Mabouya : désigne une espèce de lézard albinos, jaune, avec des yeux rouges, réputé sortir la nuit et se coller sur toi s’il te saute dessus ; par extension, a désigné dans une certaine chanson de kompa haïtien la femme qui danse en remuant beaucoup son bonda et en se collant au danseur (« Fanm’ ka dansé kon Mabouya ! » )
Gonbo : légume vert fort apprécié en Afrique, et également ici ..
Makandja : c’est une variété de grosse banane dessert .
– Banboula = « sanblé éti moun ka dansé épi tanbou bèlè » : assemblée de personnes, en vue de danser (et chanter) le bèlè. En Kikongo = « festin ».

– Ababa : un sourd muet, un imbécile. En Kikongo, BABA signifie sourd muet.

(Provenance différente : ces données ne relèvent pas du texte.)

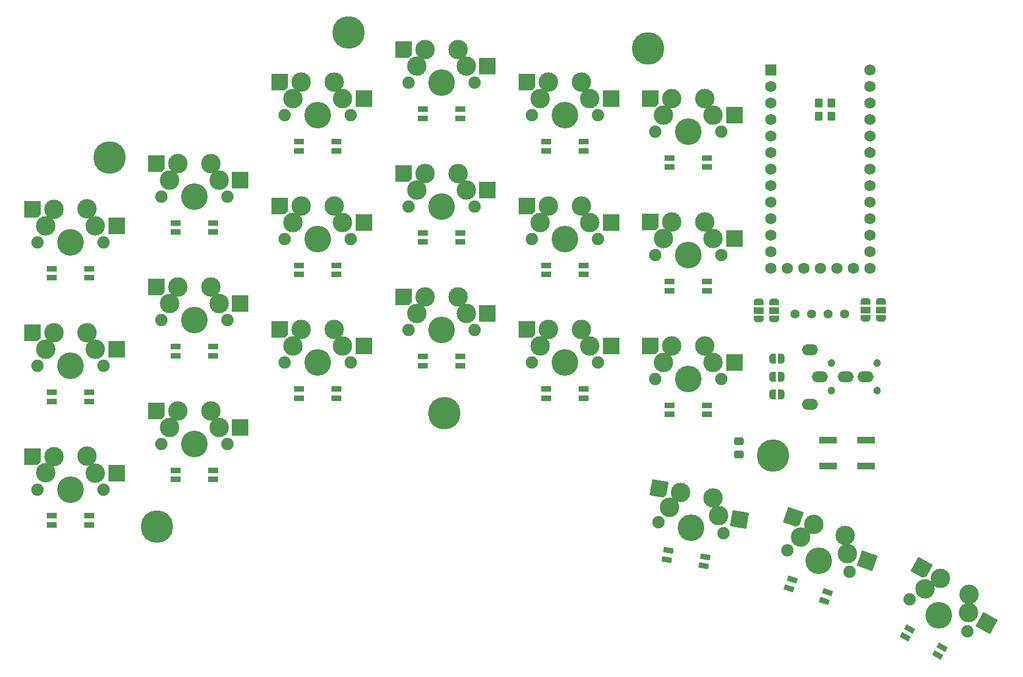
<source format=gts>
G04 #@! TF.GenerationSoftware,KiCad,Pcbnew,8.0.1*
G04 #@! TF.CreationDate,2024-05-31T00:09:47+02:00*
G04 #@! TF.ProjectId,cornia,636f726e-6961-42e6-9b69-6361645f7063,rev?*
G04 #@! TF.SameCoordinates,Original*
G04 #@! TF.FileFunction,Soldermask,Top*
G04 #@! TF.FilePolarity,Negative*
%FSLAX46Y46*%
G04 Gerber Fmt 4.6, Leading zero omitted, Abs format (unit mm)*
G04 Created by KiCad (PCBNEW 8.0.1) date 2024-05-31 00:09:47*
%MOMM*%
%LPD*%
G01*
G04 APERTURE LIST*
G04 Aperture macros list*
%AMRoundRect*
0 Rectangle with rounded corners*
0 $1 Rounding radius*
0 $2 $3 $4 $5 $6 $7 $8 $9 X,Y pos of 4 corners*
0 Add a 4 corners polygon primitive as box body*
4,1,4,$2,$3,$4,$5,$6,$7,$8,$9,$2,$3,0*
0 Add four circle primitives for the rounded corners*
1,1,$1+$1,$2,$3*
1,1,$1+$1,$4,$5*
1,1,$1+$1,$6,$7*
1,1,$1+$1,$8,$9*
0 Add four rect primitives between the rounded corners*
20,1,$1+$1,$2,$3,$4,$5,0*
20,1,$1+$1,$4,$5,$6,$7,0*
20,1,$1+$1,$6,$7,$8,$9,0*
20,1,$1+$1,$8,$9,$2,$3,0*%
%AMRotRect*
0 Rectangle, with rotation*
0 The origin of the aperture is its center*
0 $1 length*
0 $2 width*
0 $3 Rotation angle, in degrees counterclockwise*
0 Add horizontal line*
21,1,$1,$2,0,0,$3*%
%AMOutline5P*
0 Free polygon, 5 corners , with rotation*
0 The origin of the aperture is its center*
0 number of corners: always 5*
0 $1 to $10 corner X, Y*
0 $11 Rotation angle, in degrees counterclockwise*
0 create outline with 5 corners*
4,1,5,$1,$2,$3,$4,$5,$6,$7,$8,$9,$10,$1,$2,$11*%
%AMOutline6P*
0 Free polygon, 6 corners , with rotation*
0 The origin of the aperture is its center*
0 number of corners: always 6*
0 $1 to $12 corner X, Y*
0 $13 Rotation angle, in degrees counterclockwise*
0 create outline with 6 corners*
4,1,6,$1,$2,$3,$4,$5,$6,$7,$8,$9,$10,$11,$12,$1,$2,$13*%
%AMOutline7P*
0 Free polygon, 7 corners , with rotation*
0 The origin of the aperture is its center*
0 number of corners: always 7*
0 $1 to $14 corner X, Y*
0 $15 Rotation angle, in degrees counterclockwise*
0 create outline with 7 corners*
4,1,7,$1,$2,$3,$4,$5,$6,$7,$8,$9,$10,$11,$12,$13,$14,$1,$2,$15*%
%AMOutline8P*
0 Free polygon, 8 corners , with rotation*
0 The origin of the aperture is its center*
0 number of corners: always 8*
0 $1 to $16 corner X, Y*
0 $17 Rotation angle, in degrees counterclockwise*
0 create outline with 8 corners*
4,1,8,$1,$2,$3,$4,$5,$6,$7,$8,$9,$10,$11,$12,$13,$14,$15,$16,$1,$2,$17*%
%AMFreePoly0*
4,1,19,0.550000,-0.750000,0.000000,-0.750000,0.000000,-0.744911,-0.071157,-0.744911,-0.207708,-0.704816,-0.327430,-0.627875,-0.420627,-0.520320,-0.479746,-0.390866,-0.500000,-0.250000,-0.500000,0.250000,-0.479746,0.390866,-0.420627,0.520320,-0.327430,0.627875,-0.207708,0.704816,-0.071157,0.744911,0.000000,0.744911,0.000000,0.750000,0.550000,0.750000,0.550000,-0.750000,0.550000,-0.750000,
$1*%
%AMFreePoly1*
4,1,19,0.000000,0.744911,0.071157,0.744911,0.207708,0.704816,0.327430,0.627875,0.420627,0.520320,0.479746,0.390866,0.500000,0.250000,0.500000,-0.250000,0.479746,-0.390866,0.420627,-0.520320,0.327430,-0.627875,0.207708,-0.704816,0.071157,-0.744911,0.000000,-0.744911,0.000000,-0.750000,-0.550000,-0.750000,-0.550000,0.750000,0.000000,0.750000,0.000000,0.744911,0.000000,0.744911,
$1*%
%AMFreePoly2*
4,1,19,0.500000,-0.750000,0.000000,-0.750000,0.000000,-0.744911,-0.071157,-0.744911,-0.207708,-0.704816,-0.327430,-0.627875,-0.420627,-0.520320,-0.479746,-0.390866,-0.500000,-0.250000,-0.500000,0.250000,-0.479746,0.390866,-0.420627,0.520320,-0.327430,0.627875,-0.207708,0.704816,-0.071157,0.744911,0.000000,0.744911,0.000000,0.750000,0.500000,0.750000,0.500000,-0.750000,0.500000,-0.750000,
$1*%
%AMFreePoly3*
4,1,19,0.000000,0.744911,0.071157,0.744911,0.207708,0.704816,0.327430,0.627875,0.420627,0.520320,0.479746,0.390866,0.500000,0.250000,0.500000,-0.250000,0.479746,-0.390866,0.420627,-0.520320,0.327430,-0.627875,0.207708,-0.704816,0.071157,-0.744911,0.000000,-0.744911,0.000000,-0.750000,-0.500000,-0.750000,-0.500000,0.750000,0.000000,0.750000,0.000000,0.744911,0.000000,0.744911,
$1*%
G04 Aperture macros list end*
%ADD10C,1.900000*%
%ADD11C,3.000000*%
%ADD12C,4.100000*%
%ADD13R,2.550000X2.500000*%
%ADD14Outline5P,-1.275000X0.800000X-0.825000X1.250000X1.275000X1.250000X1.275000X-1.250000X-1.275000X-1.250000X180.000000*%
%ADD15R,1.540000X0.825000*%
%ADD16R,1.540000X0.822500*%
%ADD17R,2.800000X1.000000*%
%ADD18RotRect,1.540000X0.825000X150.970000*%
%ADD19RotRect,1.540000X0.822500X150.970000*%
%ADD20RotRect,2.550000X2.500000X150.970000*%
%ADD21Outline5P,-1.275000X0.800000X-0.825000X1.250000X1.275000X1.250000X1.275000X-1.250000X-1.275000X-1.250000X150.970000*%
%ADD22C,5.000000*%
%ADD23FreePoly0,90.000000*%
%ADD24R,1.500000X1.000000*%
%ADD25FreePoly1,90.000000*%
%ADD26FreePoly2,0.000000*%
%ADD27FreePoly3,0.000000*%
%ADD28RotRect,1.540000X0.825000X170.170000*%
%ADD29RotRect,1.540000X0.822500X170.170000*%
%ADD30RotRect,2.550000X2.500000X160.570000*%
%ADD31Outline5P,-1.275000X0.800000X-0.825000X1.250000X1.275000X1.250000X1.275000X-1.250000X-1.275000X-1.250000X160.570000*%
%ADD32C,1.400000*%
%ADD33C,1.200000*%
%ADD34O,2.500000X1.700000*%
%ADD35RotRect,1.540000X0.825000X160.570000*%
%ADD36RotRect,1.540000X0.822500X160.570000*%
%ADD37RoundRect,0.250000X0.350000X0.450000X-0.350000X0.450000X-0.350000X-0.450000X0.350000X-0.450000X0*%
%ADD38RoundRect,0.250000X-0.475000X0.337500X-0.475000X-0.337500X0.475000X-0.337500X0.475000X0.337500X0*%
%ADD39RotRect,2.550000X2.500000X170.171000*%
%ADD40Outline5P,-1.275000X0.800000X-0.825000X1.250000X1.275000X1.250000X1.275000X-1.250000X-1.275000X-1.250000X170.171000*%
%ADD41R,1.752600X1.752600*%
%ADD42C,1.752600*%
G04 APERTURE END LIST*
D10*
X25088600Y-92688750D03*
D11*
X26368600Y-90138750D03*
X27628600Y-87608750D03*
D12*
X30168600Y-92688750D03*
D11*
X32710912Y-87588750D03*
X33978600Y-90148750D03*
D10*
X35248600Y-92688750D03*
D13*
X37253600Y-90148750D03*
D14*
X24326600Y-87608750D03*
D10*
X120088600Y-75688750D03*
D11*
X121368600Y-73138750D03*
X122628600Y-70608750D03*
D12*
X125168600Y-75688750D03*
D11*
X127710912Y-70588750D03*
X128978600Y-73148750D03*
D10*
X130248600Y-75688750D03*
D13*
X132253600Y-73148750D03*
D14*
X119326600Y-70608750D03*
D15*
X27288600Y-79138750D03*
X27288600Y-77738750D03*
X33048600Y-77738750D03*
D16*
X33048600Y-79140000D03*
D10*
X25088600Y-73688750D03*
D11*
X26368600Y-71138750D03*
X27628600Y-68608750D03*
D12*
X30168600Y-73688750D03*
D11*
X32710912Y-68588750D03*
X33978600Y-71148750D03*
D10*
X35248600Y-73688750D03*
D13*
X37253600Y-71148750D03*
D14*
X24326600Y-68608750D03*
D17*
X152468600Y-89088750D03*
X146668600Y-89088750D03*
X152468600Y-85088750D03*
X146668600Y-85088750D03*
D18*
X158475718Y-115366473D03*
X159155093Y-114142361D03*
X164191440Y-116937501D03*
D19*
X163511458Y-118162706D03*
D15*
X46288600Y-53138750D03*
X46288600Y-51738750D03*
X52048600Y-51738750D03*
D16*
X52048600Y-53140000D03*
D10*
X159196822Y-109533591D03*
D11*
X161553442Y-107925101D03*
X163882870Y-106324393D03*
D12*
X163638600Y-111998750D03*
D11*
X168336375Y-108773186D03*
X168202513Y-111626730D03*
D10*
X168080378Y-114463909D03*
D20*
X171066061Y-113215981D03*
D21*
X160995714Y-104722039D03*
D22*
X87668600Y-80938750D03*
D15*
X103288600Y-78638750D03*
X103288600Y-77238750D03*
X109048600Y-77238750D03*
D16*
X109048600Y-78640000D03*
D23*
X138368600Y-66488750D03*
D24*
X138368600Y-65188750D03*
D25*
X138368600Y-63888750D03*
D26*
X138118600Y-78088750D03*
D27*
X139418600Y-78088750D03*
D22*
X72918600Y-22438750D03*
D23*
X154768600Y-66388750D03*
D24*
X154768600Y-65088750D03*
D25*
X154768600Y-63788750D03*
D15*
X84288600Y-73638750D03*
X84288600Y-72238750D03*
X90048600Y-72238750D03*
D16*
X90048600Y-73640000D03*
D15*
X122288600Y-43138750D03*
X122288600Y-41738750D03*
X128048600Y-41738750D03*
D16*
X128048600Y-43140000D03*
D22*
X138168600Y-87438750D03*
D28*
X121810429Y-103457048D03*
X122049444Y-102077602D03*
X127724879Y-103060980D03*
D29*
X127485650Y-104441658D03*
D10*
X82088600Y-30188750D03*
D11*
X83368600Y-27638750D03*
X84628600Y-25108750D03*
D12*
X87168600Y-30188750D03*
D11*
X89710912Y-25088750D03*
X90978600Y-27648750D03*
D10*
X92248600Y-30188750D03*
D13*
X94253600Y-27648750D03*
D14*
X81326600Y-25108750D03*
D15*
X65288600Y-59638750D03*
X65288600Y-58238750D03*
X71048600Y-58238750D03*
D16*
X71048600Y-59640000D03*
D10*
X140377913Y-101998863D03*
D11*
X142433285Y-100019887D03*
X144463144Y-98053119D03*
D12*
X145168600Y-103688750D03*
D11*
X149262664Y-99724915D03*
X149606559Y-102560822D03*
D10*
X149959287Y-105378637D03*
D30*
X152695043Y-103650267D03*
D31*
X141349197Y-96954693D03*
D10*
X63088600Y-35188750D03*
D11*
X64368600Y-32638750D03*
X65628600Y-30108750D03*
D12*
X68168600Y-35188750D03*
D11*
X70710912Y-30088750D03*
X71978600Y-32648750D03*
D10*
X73248600Y-35188750D03*
D13*
X75253600Y-32648750D03*
D14*
X62326600Y-30108750D03*
D10*
X82088600Y-68188750D03*
D11*
X83368600Y-65638750D03*
X84628600Y-63108750D03*
D12*
X87168600Y-68188750D03*
D11*
X89710912Y-63088750D03*
X90978600Y-65648750D03*
D10*
X92248600Y-68188750D03*
D13*
X94253600Y-65648750D03*
D14*
X81326600Y-63108750D03*
D32*
X141588600Y-65708750D03*
X144128600Y-65708750D03*
X146668600Y-65708750D03*
X149208600Y-65708750D03*
D22*
X36168600Y-41688750D03*
D10*
X44088600Y-85688750D03*
D11*
X45368600Y-83138750D03*
X46628600Y-80608750D03*
D12*
X49168600Y-85688750D03*
D11*
X51710912Y-80588750D03*
X52978600Y-83148750D03*
D10*
X54248600Y-85688750D03*
D13*
X56253600Y-83148750D03*
D14*
X43326600Y-80608750D03*
D33*
X154168600Y-73288750D03*
X147168600Y-73288750D03*
X154168600Y-77488750D03*
X147168600Y-77488750D03*
D34*
X145368600Y-75388750D03*
X149368600Y-75388750D03*
X152368600Y-75388750D03*
X143868600Y-71188750D03*
X143868600Y-79588750D03*
D26*
X138118600Y-75338750D03*
D27*
X139418600Y-75338750D03*
D15*
X84288600Y-54638750D03*
X84288600Y-53238750D03*
X90048600Y-53238750D03*
D16*
X90048600Y-54640000D03*
D10*
X120088600Y-37688750D03*
D11*
X121368600Y-35138750D03*
X122628600Y-32608750D03*
D12*
X125168600Y-37688750D03*
D11*
X127710912Y-32588750D03*
X128978600Y-35148750D03*
D10*
X130248600Y-37688750D03*
D13*
X132253600Y-35148750D03*
D14*
X119326600Y-32608750D03*
D15*
X122288600Y-81138750D03*
X122288600Y-79738750D03*
X128048600Y-79738750D03*
D16*
X128048600Y-81140000D03*
D35*
X140639651Y-107870319D03*
X141105367Y-106550051D03*
X146537327Y-108466143D03*
D36*
X146071195Y-109787590D03*
D15*
X65288600Y-78638750D03*
X65288600Y-77238750D03*
X71048600Y-77238750D03*
D16*
X71048600Y-78640000D03*
D37*
X147168600Y-33288750D03*
X145168600Y-33288750D03*
D38*
X132968600Y-85251250D03*
X132968600Y-87326250D03*
D10*
X63088600Y-54188750D03*
D11*
X64368600Y-51638750D03*
X65628600Y-49108750D03*
D12*
X68168600Y-54188750D03*
D11*
X70710912Y-49088750D03*
X71978600Y-51648750D03*
D10*
X73248600Y-54188750D03*
D13*
X75253600Y-51648750D03*
D14*
X62326600Y-49108750D03*
D10*
X101088600Y-73188750D03*
D11*
X102368600Y-70638750D03*
X103628600Y-68108750D03*
D12*
X106168600Y-73188750D03*
D11*
X108710912Y-68088750D03*
X109978600Y-70648750D03*
D10*
X111248600Y-73188750D03*
D13*
X113253600Y-70648750D03*
D14*
X100326600Y-68108750D03*
D15*
X65288600Y-40638750D03*
X65288600Y-39238750D03*
X71048600Y-39238750D03*
D16*
X71048600Y-40640000D03*
D10*
X101088600Y-35188750D03*
D11*
X102368600Y-32638750D03*
X103628600Y-30108750D03*
D12*
X106168600Y-35188750D03*
D11*
X108710912Y-30088750D03*
X109978600Y-32648750D03*
D10*
X111248600Y-35188750D03*
D13*
X113253600Y-32648750D03*
D14*
X100326600Y-30108750D03*
D10*
X120573166Y-97711552D03*
D11*
X122269684Y-95417489D03*
X123943081Y-93139717D03*
D12*
X125578600Y-98578750D03*
D11*
X128954207Y-93987603D03*
X129766274Y-96726431D03*
D10*
X130584034Y-99445948D03*
D39*
X132993203Y-97285501D03*
D40*
X120689549Y-92576039D03*
D10*
X120088600Y-56688750D03*
D11*
X121368600Y-54138750D03*
X122628600Y-51608750D03*
D12*
X125168600Y-56688750D03*
D11*
X127710912Y-51588750D03*
X128978600Y-54148750D03*
D10*
X130248600Y-56688750D03*
D13*
X132253600Y-54148750D03*
D14*
X119326600Y-51608750D03*
D10*
X25088600Y-54688750D03*
D11*
X26368600Y-52138750D03*
X27628600Y-49608750D03*
D12*
X30168600Y-54688750D03*
D11*
X32710912Y-49588750D03*
X33978600Y-52148750D03*
D10*
X35248600Y-54688750D03*
D13*
X37253600Y-52148750D03*
D14*
X24326600Y-49608750D03*
D26*
X138118600Y-72588750D03*
D27*
X139418600Y-72588750D03*
D15*
X103288600Y-59638750D03*
X103288600Y-58238750D03*
X109048600Y-58238750D03*
D16*
X109048600Y-59640000D03*
D22*
X43418600Y-98438750D03*
D10*
X44088600Y-66688750D03*
D11*
X45368600Y-64138750D03*
X46628600Y-61608750D03*
D12*
X49168600Y-66688750D03*
D11*
X51710912Y-61588750D03*
X52978600Y-64148750D03*
D10*
X54248600Y-66688750D03*
D13*
X56253600Y-64148750D03*
D14*
X43326600Y-61608750D03*
D15*
X103288600Y-40638750D03*
X103288600Y-39238750D03*
X109048600Y-39238750D03*
D16*
X109048600Y-40640000D03*
D15*
X122288600Y-62138750D03*
X122288600Y-60738750D03*
X128048600Y-60738750D03*
D16*
X128048600Y-62140000D03*
D23*
X135968600Y-66488750D03*
D24*
X135968600Y-65188750D03*
D25*
X135968600Y-63888750D03*
D10*
X44088600Y-47688750D03*
D11*
X45368600Y-45138750D03*
X46628600Y-42608750D03*
D12*
X49168600Y-47688750D03*
D11*
X51710912Y-42588750D03*
X52978600Y-45148750D03*
D10*
X54248600Y-47688750D03*
D13*
X56253600Y-45148750D03*
D14*
X43326600Y-42608750D03*
D15*
X27288600Y-98138750D03*
X27288600Y-96738750D03*
X33048600Y-96738750D03*
D16*
X33048600Y-98140000D03*
D15*
X46288600Y-91138750D03*
X46288600Y-89738750D03*
X52048600Y-89738750D03*
D16*
X52048600Y-91140000D03*
D15*
X46288600Y-72138750D03*
X46288600Y-70738750D03*
X52048600Y-70738750D03*
D16*
X52048600Y-72140000D03*
D22*
X118918600Y-24938750D03*
D10*
X63088600Y-73188750D03*
D11*
X64368600Y-70638750D03*
X65628600Y-68108750D03*
D12*
X68168600Y-73188750D03*
D11*
X70710912Y-68088750D03*
X71978600Y-70648750D03*
D10*
X73248600Y-73188750D03*
D13*
X75253600Y-70648750D03*
D14*
X62326600Y-68108750D03*
D37*
X147168600Y-35288750D03*
X145168600Y-35288750D03*
D15*
X27288600Y-60138750D03*
X27288600Y-58738750D03*
X33048600Y-58738750D03*
D16*
X33048600Y-60140000D03*
D41*
X137798600Y-28198650D03*
D42*
X137798600Y-30738750D03*
X137798600Y-33278750D03*
X137798600Y-35818750D03*
X137798600Y-38358750D03*
X137798600Y-40898750D03*
X137798600Y-43438750D03*
X137798600Y-45978750D03*
X137798600Y-48518750D03*
X137798600Y-51058750D03*
X137798600Y-53598750D03*
X137798600Y-56138750D03*
X137798200Y-58678750D03*
X140338600Y-58678750D03*
X142878600Y-58678750D03*
X145418600Y-58678750D03*
X147958600Y-58678750D03*
X150498600Y-58678750D03*
X153038600Y-58678750D03*
X153038600Y-56138750D03*
X153038600Y-53598750D03*
X153038600Y-51058750D03*
X153038600Y-48518750D03*
X153038600Y-45978750D03*
X153038600Y-43438750D03*
X153038600Y-40898750D03*
X153038600Y-38358750D03*
X153038600Y-35818750D03*
X153038600Y-33278750D03*
X153038600Y-30738750D03*
X153038600Y-28198650D03*
D10*
X101088600Y-54188750D03*
D11*
X102368600Y-51638750D03*
X103628600Y-49108750D03*
D12*
X106168600Y-54188750D03*
D11*
X108710912Y-49088750D03*
X109978600Y-51648750D03*
D10*
X111248600Y-54188750D03*
D13*
X113253600Y-51648750D03*
D14*
X100326600Y-49108750D03*
D15*
X84288600Y-35638750D03*
X84288600Y-34238750D03*
X90048600Y-34238750D03*
D16*
X90048600Y-35640000D03*
D10*
X82088600Y-49188750D03*
D11*
X83368600Y-46638750D03*
X84628600Y-44108750D03*
D12*
X87168600Y-49188750D03*
D11*
X89710912Y-44088750D03*
X90978600Y-46648750D03*
D10*
X92248600Y-49188750D03*
D13*
X94253600Y-46648750D03*
D14*
X81326600Y-44108750D03*
D23*
X152368600Y-66388750D03*
D24*
X152368600Y-65088750D03*
D25*
X152368600Y-63788750D03*
M02*

</source>
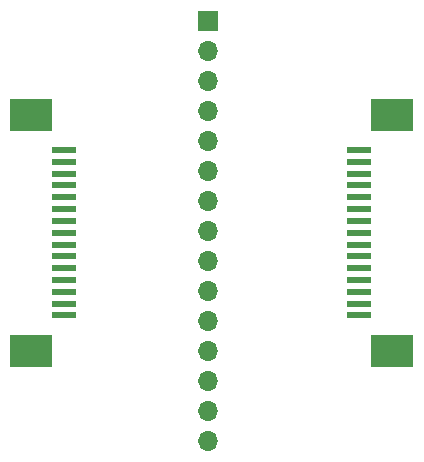
<source format=gts>
G04 #@! TF.GenerationSoftware,KiCad,Pcbnew,(5.1.10)-1*
G04 #@! TF.CreationDate,2022-01-06T14:13:47-06:00*
G04 #@! TF.ProjectId,MIPI_SPY,4d495049-5f53-4505-992e-6b696361645f,rev?*
G04 #@! TF.SameCoordinates,Original*
G04 #@! TF.FileFunction,Soldermask,Top*
G04 #@! TF.FilePolarity,Negative*
%FSLAX46Y46*%
G04 Gerber Fmt 4.6, Leading zero omitted, Abs format (unit mm)*
G04 Created by KiCad (PCBNEW (5.1.10)-1) date 2022-01-06 14:13:47*
%MOMM*%
%LPD*%
G01*
G04 APERTURE LIST*
%ADD10R,3.600000X2.680000*%
%ADD11R,2.000000X0.610000*%
%ADD12R,1.700000X1.700000*%
%ADD13O,1.700000X1.700000*%
G04 APERTURE END LIST*
D10*
X58690000Y-59035001D03*
X58690000Y-39055001D03*
D11*
X61490000Y-56045001D03*
X61490000Y-55045001D03*
X61490000Y-54045001D03*
X61490000Y-53045001D03*
X61490000Y-52045001D03*
X61490000Y-51045001D03*
X61490000Y-50045001D03*
X61490000Y-49045001D03*
X61490000Y-48045001D03*
X61490000Y-47045001D03*
X61490000Y-46045001D03*
X61490000Y-45045001D03*
X61490000Y-44045001D03*
X61490000Y-43045001D03*
X61490000Y-42045001D03*
X86465000Y-56045001D03*
X86465000Y-55045001D03*
X86465000Y-54045001D03*
X86465000Y-53045001D03*
X86465000Y-52045001D03*
X86465000Y-51045001D03*
X86465000Y-50045001D03*
X86465000Y-49045001D03*
X86465000Y-48045001D03*
X86465000Y-47045001D03*
X86465000Y-46045001D03*
X86465000Y-45045001D03*
X86465000Y-44045001D03*
X86465000Y-43045001D03*
X86465000Y-42045001D03*
D10*
X89265000Y-59035001D03*
X89265000Y-39055001D03*
D12*
X73660000Y-31115000D03*
D13*
X73660000Y-33655000D03*
X73660000Y-36195000D03*
X73660000Y-38735000D03*
X73660000Y-41275000D03*
X73660000Y-43815000D03*
X73660000Y-46355000D03*
X73660000Y-48895000D03*
X73660000Y-51435000D03*
X73660000Y-53975000D03*
X73660000Y-56515000D03*
X73660000Y-59055000D03*
X73660000Y-61595000D03*
X73660000Y-64135000D03*
X73660000Y-66675000D03*
M02*

</source>
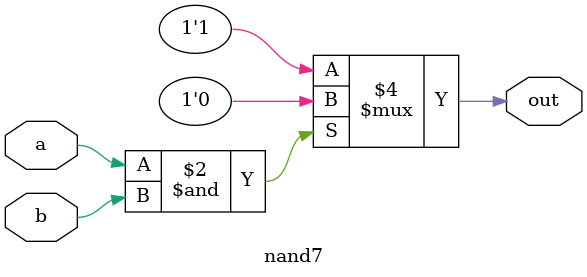
<source format=v>
module nand7 (
    input wire a,b,
    output reg out
);

    always @(*) begin
        out = ~(a & b) ? 1'b1 : 1'b0;
    end
    
endmodule

</source>
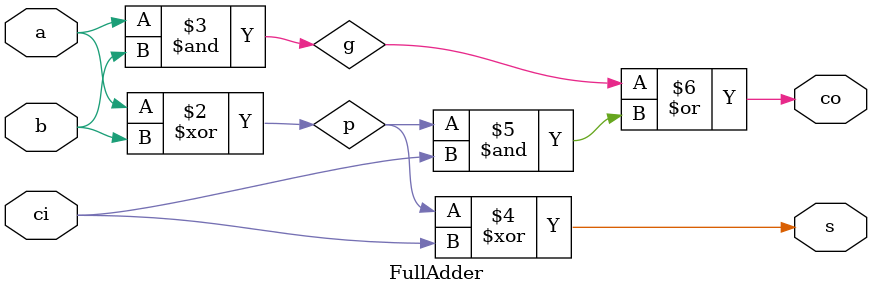
<source format=sv>
`timescale 1ns / 1ps

module FullAdder(
    input logic a, b, ci,
    output logic s, co
);

    logic p, g;

    always_comb begin
        p = a ^ b;        
        g = a & b;

        s = p ^ ci;
        co = g | (p & ci);
    end

endmodule

</source>
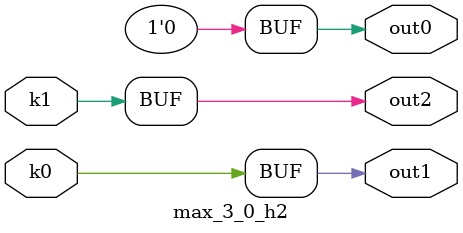
<source format=v>
module max_3_0(pi0, pi1, pi2, pi3, pi4, po0, po1, po2);
input pi0, pi1, pi2, pi3, pi4;
output po0, po1, po2;
wire k0, k1;
max_3_0_w2 DUT1 (pi0, pi1, pi2, pi3, pi4, k0, k1);
max_3_0_h2 DUT2 (k0, k1, po0, po1, po2);
endmodule

module max_3_0_w2(in4, in3, in2, in1, in0, k1, k0);
input in4, in3, in2, in1, in0;
output k1, k0;
assign k0 =   (~in4 | (in3 & (in1 | in2))) & (in3 | in1 | in2);
assign k1 =   in0;
endmodule

module max_3_0_h2(k1, k0, out2, out1, out0);
input k1, k0;
output out2, out1, out0;
assign out0 = 0;
assign out1 = k0;
assign out2 = k1;
endmodule

</source>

– Agoulou : quelqu’un qui mange comme un cochon. En Kikongo NGULU veut dire un porc et aussi une personne qui mange comme un porc.

– Kaya : feuille de cannabis. En Kikongo MAKAYA veut dire des feuilles.

– Malanga : un légume comestible appelé aussi CHOU CARAIBE. En Kikongo MALANGA, des tuberculoses comestibles.

– Moun : une personne. En Kikongo MUNTU veut dire une personne (pluriel donne BANTU).

Zonbi : Etre surnaturel maléfique. En Kikongo NZAMBI, nom sacré de DIEU.

QUELQUES MOTS D’ORIGINE KIKONGO DANS LA LANGUE KREYOL DE GWADA (GUADELOUPE) :

 – Awa : non

Tak-tak : Espèce de poisson. En Kikongo NTAKATAKA un poisson.

Po : Bruit de chute. En Kikongo POO  bruit de chute.

Ki : Lequel. En Kikongo NKI veut dire QUEL, LEQUEL ?

Ba : Pour, donner. En Kikongo BA, pour, donner.

Kongoliyo : Myriapode, mille-pattes. En Kikongo, NKONGOLO, myriapode.

Gyenbo/Genbo : Chauve-souris. En Kikongo NGEMBO , roussette, une sorte de chauve-souris.

Gonbo : Un légume vert. En Kikongo NGOMBO, est aussi un légume vert.

Dendé : Noix de palmier. En Kikongo NDENDE, huile de palme.

Malanga : Espèce d’igname. En Kikongo MALANGA, igname.

Bonda : Derrière, fesse. En Kikongo MBUNDA, derrière, anus.

Foufoun : Organe sexuel féminin. En Kikongo FUNI/FUNU, organe sexuel féminin.

Kokot : Vagin, clitoris. En Kikongo KOKODI, clitoris.

Bobo : Plaie. En Kikongo BOOBO, plaie.

Lota : Mycose. En Kikongo LOOTA, mycose, maladie de la peau.

 sont des passerelles entre kreyol gwada ou madinina et kikongo.